On Wednesday, Mayor Vince Gray, D.C. Council Chairman Kwame Brown and D.C. Del. Eleanor Holmes Norton turned down an offer from Rep. Darrell Issa (R-Calif.) for increased budget autonomy, an issue that has long been a demand of elected officials and D.C. voting rights activists alike. According to a joint statement released by the trio, an attached condition that the District agree to stop spending any of its money on funding abortions for low-income women was too much to bear, even if increased control over city finances was on the table.

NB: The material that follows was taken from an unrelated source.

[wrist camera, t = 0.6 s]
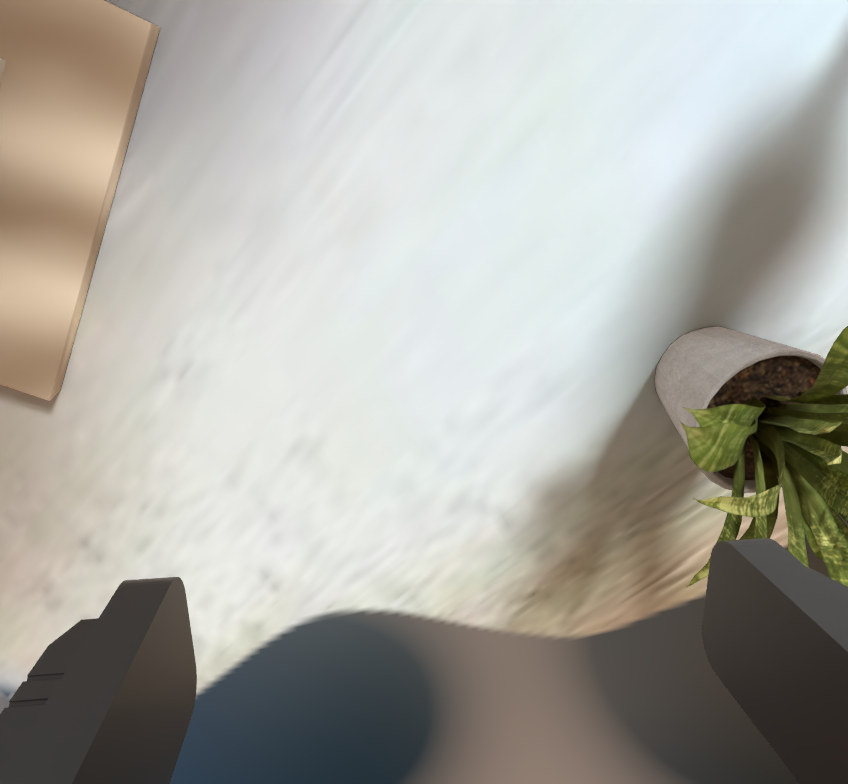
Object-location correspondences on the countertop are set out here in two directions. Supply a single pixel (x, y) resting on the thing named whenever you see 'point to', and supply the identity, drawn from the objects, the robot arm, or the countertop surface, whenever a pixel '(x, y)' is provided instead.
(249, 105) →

This certainly isn’t the first time that a step forward in the District’s longstanding fight for voting rights, self-determination and statehood has been accompanied by a somewhat noxious compromise. It was only a few years ago, after all, that Norton could have become a full voting member of the House had the city agreed to give up control over its gun laws.

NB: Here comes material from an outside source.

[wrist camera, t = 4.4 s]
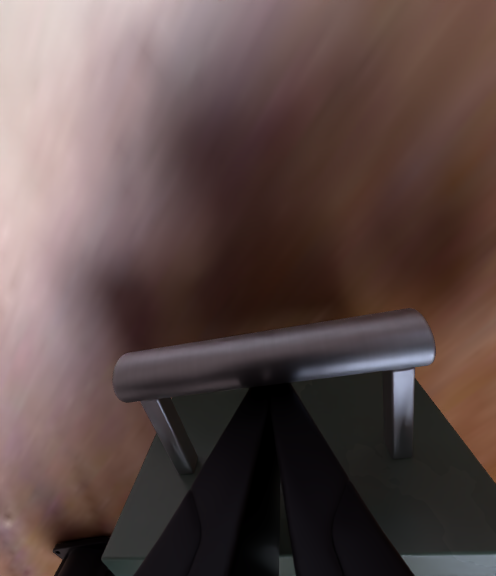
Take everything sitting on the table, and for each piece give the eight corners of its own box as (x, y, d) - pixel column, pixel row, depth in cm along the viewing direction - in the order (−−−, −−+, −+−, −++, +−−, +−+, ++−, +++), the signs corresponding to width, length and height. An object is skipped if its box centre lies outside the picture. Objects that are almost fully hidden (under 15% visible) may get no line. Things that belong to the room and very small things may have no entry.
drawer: (143, 299, 11) (-9, 443, 5) (395, 251, 10) (630, 375, 3) (237, 516, 18) (222, 695, 12) (396, 510, 16) (478, 714, 10)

According to the Associated Press, the District’s fight for what it deserves is frustrating those that think it should just settle for what it can get:
Former Rep. Tom Davis, a moderate Republican and an advocate for district self-rule, said the rejection of Issa’s bill was reminiscent of the 2009 effort to give the district a voting representative in Congress, which fizzled after conservative senators added an amendment that would have struck down the district’s tough gun control laws.

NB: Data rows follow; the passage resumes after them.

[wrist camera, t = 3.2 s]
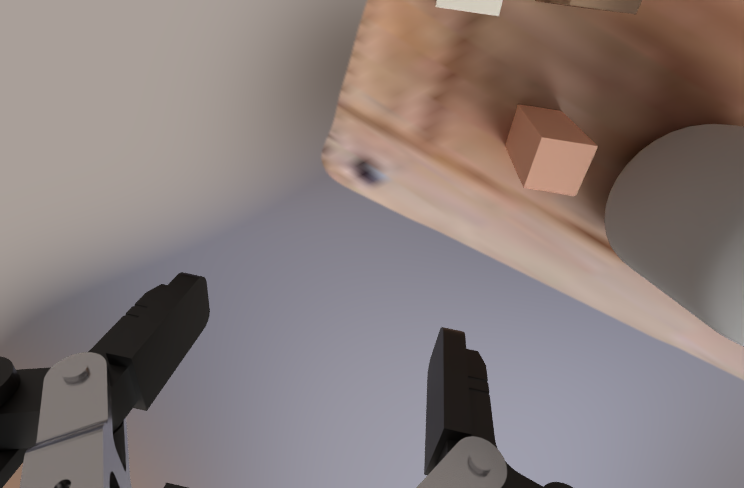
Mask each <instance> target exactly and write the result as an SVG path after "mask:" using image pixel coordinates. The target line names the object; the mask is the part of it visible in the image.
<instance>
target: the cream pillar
mask: <svg viewBox="0 0 744 488" xmlns="http://www.w3.org/2000/svg"><path fill="white" fill-rule="evenodd" d="M502 2H503V0H436V7H439V8H446V9H453V10H460V11H467V12H474V13H481V14H487V15H494V16H499V13H500V9H501V5H502Z"/></svg>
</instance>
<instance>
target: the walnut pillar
mask: <svg viewBox="0 0 744 488" xmlns="http://www.w3.org/2000/svg"><path fill="white" fill-rule="evenodd" d="M535 1H539V2H546V3H553V4H560V5H567V6H575V7H582V8H589V9H597V10H605V11H614V12H622V13H630V14H636V13H637V11H638V9H639V6H640V4H641V1H642V0H535Z"/></svg>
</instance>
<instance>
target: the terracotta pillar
mask: <svg viewBox="0 0 744 488" xmlns="http://www.w3.org/2000/svg"><path fill="white" fill-rule="evenodd" d="M505 147H506V149H507V151H508V153H509V156H510V158H511V160H512V162H513V165H514V167H515V169H516V171H517V174H518V176H519V178H520V180H521V183H522V185H523V187H524V188H529V189H535V190H541V191H547V192H553V193H559V194H565V195H571V196H576V195H577V192H578V190H579V188H580V186H581V183H582V181H583V179H584V177H585V175H586V172H587V170H588V168H589V166H590V163H591V161H592V159H593V157H594V154H595V152H596V150H597V148H598V146H597V145H596V144H595V143H594V142H593V141H592V140H591V139H590V138H589V137H588V136H587V135H586V134H585V133H584V132H583V131H582V130H581V129H580V128H579V127H578V126H577V125H575V124H574V123H573V122H572V121H571V120H570V119H569V118H568V117H567V116H566V115H565V114H564V113H563V112H562V111H559V110H552V109H546V108H540V107H533V106H527V105H520V104H518V106H517V109H516V112H515V115H514V119H513V122H512V125H511V128H510V131H509V135H508V138H507V141H506V144H505Z"/></svg>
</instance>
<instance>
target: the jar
mask: <svg viewBox="0 0 744 488" xmlns="http://www.w3.org/2000/svg"><path fill="white" fill-rule="evenodd" d="M604 223H605V230H606V235H607V238H608V240H609V243H610V245H611V247H612V249H613V250H614V251H615V253H616V254H617V255H618V257H619V258H620V259H621V260H622V261H623V262H624V263H626V264H627V265H628V266H629V267H630V268H632V269H633V270H634V271H636V272H637V273H638V274H640V275H641V276H642V277H644V278H645V279H646V280H648V281H649V282H650V283H652V284H653V285H654V286H656V287H657V288H658V289H660V290H661V291H662V292H664V293H665V294H666V295H668V296H669V297H670V298H672V299H673V300H674V301H676V302H677V303H678V304H680V305H681V306H682V307H684V308H685V309H686V310H688V311H689V312H691V313H692V314H693V315H695V316H696V317H697V318H699V319H700V320H701V321H703V322H704V323H705V324H707V325H708V326H709V327H711V328H712V329H713V330H715V331H716V332H717V333H719V334H720V335H722V336H724V337H726V338H727V339H729V340H731V341H733V342H735V343H737V344H739V345H741V346H743V347H744V126H735V125H723V124H704V125H696V126H689V127H686V128H682V129H679V130H676V131H673V132H670V133H669V134H667V135H665V136H663V137H661V138H659V139H657V140H655V141H653V142H652V143H651V144H649V145H648V146H647V147H645V148H644V149H642V150H641V151H640V152H639V153H638V154H637V155H636V156H635V157H634V158H633V159H632V160H631V161H630V162H629V163H628V164H627V165H626V166H625V168H624V169H623V170H622V172H621V173H620V175H619V176H618V177H617V179H616V181H615V183H614V185H613V187H612V189H611V191H610V193H609V197H608V200H607V204H606V207H605V219H604Z"/></svg>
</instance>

In both cases, Davis said, district leaders were “letting the perfect be the enemy of the good.”
“They need to learn to take some victories. I think the budget autonomy is critical. The reality is, with this Congress, that’s the best they’re going to do,” said Davis, who occasionally advises Gray on how to deal with Congress. “I understand the difficulty — I get it. But leadership is not always having perfect choices.”
This conflict between idealists and pragmatists certainly isn’t new. For idealists, nothing short of statehood will work. They’re not necessarily wrong — the principles upon which this country was founded have been violated in the District for over two centuries, and only that 51st star could adequately remedy them. The pragmatists, on the other hand, point out what they claim is obvious — statehood won’t happen, so District residents should be content with even baby steps forward or a larger compromise, like retrocession to Maryland or an exemption from federal taxes, Puerto Rico-style. (In the early 1990s, the D.C. Council passed legislation asking Congress to spare residents federal taxes until full representation could be achieved.)